As I sit back to pen my thoughts after finishing my performance in Connecticut Hoysala Kannada Koota, my mind races back a month to Janmaashtami celebrations in Sri Krishna Vrundavana in New Jersey. The cultural festivities included almost fifty kids aged 1 through 8 dressed as Krishna or Radha and our dance performance. We had planned to dance to the singing of Vasantha Shashi.

My 2 year old son Saaranga was hyper active that day and took a late afternoon nap which was a blessing in disguise for all of us, the mothers, to get our make up on and be ready for the performance. Around 6pm, as the performance time neared, I asked my husband to wake Saaranga up. Poor kid was dreaming of white sand and waters of New Jersey beaches we had visited few weeks before. Saaranga's dad used the opportunity without breaking the kid's imaginative trip, to wash his face and get all the 'sands' off of him.


Once fresh, Saaranga remembered that he had to accompany me in one of the dance numbers and all the things he is supposed to do in the dance number. He thought of the missing mascara and in spite of my trembling hands, egged me on to apply it. Soon it was time for our entrance.
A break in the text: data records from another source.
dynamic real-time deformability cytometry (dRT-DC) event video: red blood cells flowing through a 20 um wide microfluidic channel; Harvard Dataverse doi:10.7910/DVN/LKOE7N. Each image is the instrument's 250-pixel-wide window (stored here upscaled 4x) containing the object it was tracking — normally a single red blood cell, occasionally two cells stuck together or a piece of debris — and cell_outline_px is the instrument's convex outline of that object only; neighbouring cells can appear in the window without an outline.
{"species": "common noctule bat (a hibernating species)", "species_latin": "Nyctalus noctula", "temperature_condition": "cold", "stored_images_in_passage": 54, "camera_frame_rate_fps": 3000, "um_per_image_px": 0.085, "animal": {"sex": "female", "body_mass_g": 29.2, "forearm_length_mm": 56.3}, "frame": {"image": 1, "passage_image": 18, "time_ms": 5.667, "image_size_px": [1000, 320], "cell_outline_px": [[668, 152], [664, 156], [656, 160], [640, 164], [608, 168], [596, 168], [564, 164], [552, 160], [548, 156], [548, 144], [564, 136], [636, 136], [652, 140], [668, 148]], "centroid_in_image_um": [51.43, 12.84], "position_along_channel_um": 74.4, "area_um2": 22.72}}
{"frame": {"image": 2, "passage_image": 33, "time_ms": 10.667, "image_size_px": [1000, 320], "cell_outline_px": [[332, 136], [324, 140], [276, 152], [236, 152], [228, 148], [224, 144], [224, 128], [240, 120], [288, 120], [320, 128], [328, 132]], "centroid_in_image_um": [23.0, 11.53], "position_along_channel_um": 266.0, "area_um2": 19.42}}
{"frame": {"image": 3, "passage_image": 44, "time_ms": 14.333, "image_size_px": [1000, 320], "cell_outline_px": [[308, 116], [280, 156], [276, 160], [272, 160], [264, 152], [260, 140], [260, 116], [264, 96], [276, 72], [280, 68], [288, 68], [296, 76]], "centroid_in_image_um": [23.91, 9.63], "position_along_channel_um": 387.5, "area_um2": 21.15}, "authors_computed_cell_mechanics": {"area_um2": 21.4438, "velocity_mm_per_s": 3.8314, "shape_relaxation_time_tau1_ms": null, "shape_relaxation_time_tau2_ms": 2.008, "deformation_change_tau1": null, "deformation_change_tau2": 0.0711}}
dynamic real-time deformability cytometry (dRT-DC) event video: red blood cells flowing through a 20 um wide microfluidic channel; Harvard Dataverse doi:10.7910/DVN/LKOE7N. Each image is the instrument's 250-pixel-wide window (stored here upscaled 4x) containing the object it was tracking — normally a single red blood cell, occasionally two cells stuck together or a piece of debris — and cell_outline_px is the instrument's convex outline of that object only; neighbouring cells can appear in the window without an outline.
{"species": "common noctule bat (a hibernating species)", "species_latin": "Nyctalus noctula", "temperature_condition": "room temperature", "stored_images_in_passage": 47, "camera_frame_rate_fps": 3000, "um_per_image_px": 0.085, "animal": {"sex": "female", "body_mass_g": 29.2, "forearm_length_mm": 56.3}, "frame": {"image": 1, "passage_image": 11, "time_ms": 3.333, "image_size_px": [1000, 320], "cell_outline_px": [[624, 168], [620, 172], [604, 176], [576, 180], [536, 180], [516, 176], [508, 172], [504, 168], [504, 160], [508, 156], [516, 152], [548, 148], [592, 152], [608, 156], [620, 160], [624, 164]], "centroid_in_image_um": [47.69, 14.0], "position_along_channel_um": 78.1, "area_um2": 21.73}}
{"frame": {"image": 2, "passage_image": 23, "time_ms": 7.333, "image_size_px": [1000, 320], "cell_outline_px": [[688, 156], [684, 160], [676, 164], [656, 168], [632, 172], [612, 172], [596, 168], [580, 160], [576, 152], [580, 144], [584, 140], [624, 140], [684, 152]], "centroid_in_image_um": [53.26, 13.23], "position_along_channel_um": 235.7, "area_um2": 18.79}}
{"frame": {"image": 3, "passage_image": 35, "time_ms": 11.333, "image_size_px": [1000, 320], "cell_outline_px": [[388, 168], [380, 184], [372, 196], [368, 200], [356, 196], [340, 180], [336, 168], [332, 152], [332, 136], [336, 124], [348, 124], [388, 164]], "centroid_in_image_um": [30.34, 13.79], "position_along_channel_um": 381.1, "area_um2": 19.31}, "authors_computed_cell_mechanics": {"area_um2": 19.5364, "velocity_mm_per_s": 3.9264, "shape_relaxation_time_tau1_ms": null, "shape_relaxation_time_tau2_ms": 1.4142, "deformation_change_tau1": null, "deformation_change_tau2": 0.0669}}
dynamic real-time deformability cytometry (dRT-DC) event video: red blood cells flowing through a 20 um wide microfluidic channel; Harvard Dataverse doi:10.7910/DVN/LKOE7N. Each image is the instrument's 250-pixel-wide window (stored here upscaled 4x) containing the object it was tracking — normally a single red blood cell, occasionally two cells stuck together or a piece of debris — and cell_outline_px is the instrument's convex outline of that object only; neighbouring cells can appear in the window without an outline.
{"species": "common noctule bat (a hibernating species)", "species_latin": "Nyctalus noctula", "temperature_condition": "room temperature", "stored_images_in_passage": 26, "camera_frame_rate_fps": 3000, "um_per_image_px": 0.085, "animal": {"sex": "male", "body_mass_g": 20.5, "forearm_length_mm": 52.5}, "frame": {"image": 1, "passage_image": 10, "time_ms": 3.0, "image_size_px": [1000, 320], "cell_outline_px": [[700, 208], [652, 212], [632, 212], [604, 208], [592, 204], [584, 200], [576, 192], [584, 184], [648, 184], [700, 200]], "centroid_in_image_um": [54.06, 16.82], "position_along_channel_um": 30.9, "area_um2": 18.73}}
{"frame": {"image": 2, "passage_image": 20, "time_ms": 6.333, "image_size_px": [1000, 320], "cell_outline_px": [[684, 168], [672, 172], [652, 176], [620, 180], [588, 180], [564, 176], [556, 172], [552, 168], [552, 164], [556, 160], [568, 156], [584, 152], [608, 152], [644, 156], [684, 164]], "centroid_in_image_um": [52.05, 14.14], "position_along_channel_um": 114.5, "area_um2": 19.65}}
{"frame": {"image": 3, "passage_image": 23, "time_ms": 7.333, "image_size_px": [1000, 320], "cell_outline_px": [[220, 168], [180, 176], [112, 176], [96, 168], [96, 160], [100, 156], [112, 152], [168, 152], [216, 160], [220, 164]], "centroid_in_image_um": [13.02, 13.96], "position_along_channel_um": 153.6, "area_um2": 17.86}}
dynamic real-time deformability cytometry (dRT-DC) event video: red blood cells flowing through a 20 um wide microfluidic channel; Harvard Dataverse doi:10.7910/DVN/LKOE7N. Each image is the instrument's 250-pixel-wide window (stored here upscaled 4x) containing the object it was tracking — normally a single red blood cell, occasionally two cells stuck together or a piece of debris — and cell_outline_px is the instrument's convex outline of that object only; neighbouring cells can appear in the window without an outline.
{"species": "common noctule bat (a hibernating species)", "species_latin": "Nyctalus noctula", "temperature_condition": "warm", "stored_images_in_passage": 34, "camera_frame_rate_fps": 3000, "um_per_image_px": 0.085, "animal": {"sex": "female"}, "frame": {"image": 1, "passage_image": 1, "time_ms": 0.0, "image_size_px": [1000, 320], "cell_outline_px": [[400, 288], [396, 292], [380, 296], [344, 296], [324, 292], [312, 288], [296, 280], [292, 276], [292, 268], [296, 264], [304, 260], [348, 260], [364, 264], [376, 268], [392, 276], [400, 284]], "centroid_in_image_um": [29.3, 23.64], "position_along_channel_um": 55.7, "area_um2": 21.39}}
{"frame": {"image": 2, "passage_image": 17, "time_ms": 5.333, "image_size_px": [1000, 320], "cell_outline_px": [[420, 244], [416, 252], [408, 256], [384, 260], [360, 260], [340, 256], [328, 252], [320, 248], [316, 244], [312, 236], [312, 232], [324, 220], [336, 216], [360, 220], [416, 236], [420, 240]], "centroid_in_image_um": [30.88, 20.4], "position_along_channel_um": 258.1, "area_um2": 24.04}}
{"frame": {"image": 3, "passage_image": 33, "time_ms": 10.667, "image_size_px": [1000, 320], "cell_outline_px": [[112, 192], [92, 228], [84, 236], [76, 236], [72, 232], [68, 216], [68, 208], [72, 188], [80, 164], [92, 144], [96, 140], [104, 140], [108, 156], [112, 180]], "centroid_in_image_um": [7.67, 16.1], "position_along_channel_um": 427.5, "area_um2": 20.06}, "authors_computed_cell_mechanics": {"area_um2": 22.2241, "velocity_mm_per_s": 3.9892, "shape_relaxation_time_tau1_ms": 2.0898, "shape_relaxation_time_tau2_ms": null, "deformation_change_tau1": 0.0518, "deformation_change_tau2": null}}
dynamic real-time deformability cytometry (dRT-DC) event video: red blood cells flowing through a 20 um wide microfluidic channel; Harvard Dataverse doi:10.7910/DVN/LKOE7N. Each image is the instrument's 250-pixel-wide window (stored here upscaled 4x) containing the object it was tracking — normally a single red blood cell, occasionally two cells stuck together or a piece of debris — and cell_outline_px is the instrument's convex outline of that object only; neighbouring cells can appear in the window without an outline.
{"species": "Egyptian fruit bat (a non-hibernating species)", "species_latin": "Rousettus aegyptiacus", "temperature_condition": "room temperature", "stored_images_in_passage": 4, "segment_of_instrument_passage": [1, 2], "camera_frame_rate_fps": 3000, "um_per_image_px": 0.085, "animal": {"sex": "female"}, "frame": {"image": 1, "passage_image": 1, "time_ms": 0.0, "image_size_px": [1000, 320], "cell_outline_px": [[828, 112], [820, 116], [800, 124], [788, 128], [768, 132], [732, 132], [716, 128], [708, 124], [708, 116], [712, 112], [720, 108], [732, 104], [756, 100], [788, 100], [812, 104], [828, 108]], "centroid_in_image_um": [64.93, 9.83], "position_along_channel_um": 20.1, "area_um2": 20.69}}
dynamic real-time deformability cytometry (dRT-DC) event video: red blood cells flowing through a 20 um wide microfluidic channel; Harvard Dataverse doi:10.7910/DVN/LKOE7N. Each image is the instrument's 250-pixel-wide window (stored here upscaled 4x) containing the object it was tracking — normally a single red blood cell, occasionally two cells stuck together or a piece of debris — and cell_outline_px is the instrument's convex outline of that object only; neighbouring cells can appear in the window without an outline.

I was to perform as Yashoda in 'Jagadoddharana' - a song by Purandara Dasa praising Yashoda playing with Lord Krishna in his childhood. The blinding lights, music and spontaneous claps by the audience, stunned the little kid for a few seconds. As we continued, the tension eased and he followed his well rehearsed steps of playing with me, eating stuff I give him, playing hide and seek and piggy back ride. As I completed the song, I was really surprised at the cooperation little Saaranga showed on the stage in his very first performance.

As I was rehearsing for the next set of performances, little Saaranga's interest made me to incorporate the same song into my numbers. In Boston Mandara Kannada Koota, he asked me to peel a banana for him which was offered to Lord Ganesha and in Connecticut when he tried to escape from the stage, the ring around the roses made him so dizzy that he fell down. Such natural moves gave me and also the audience there a wonderful real time experience and pleasure.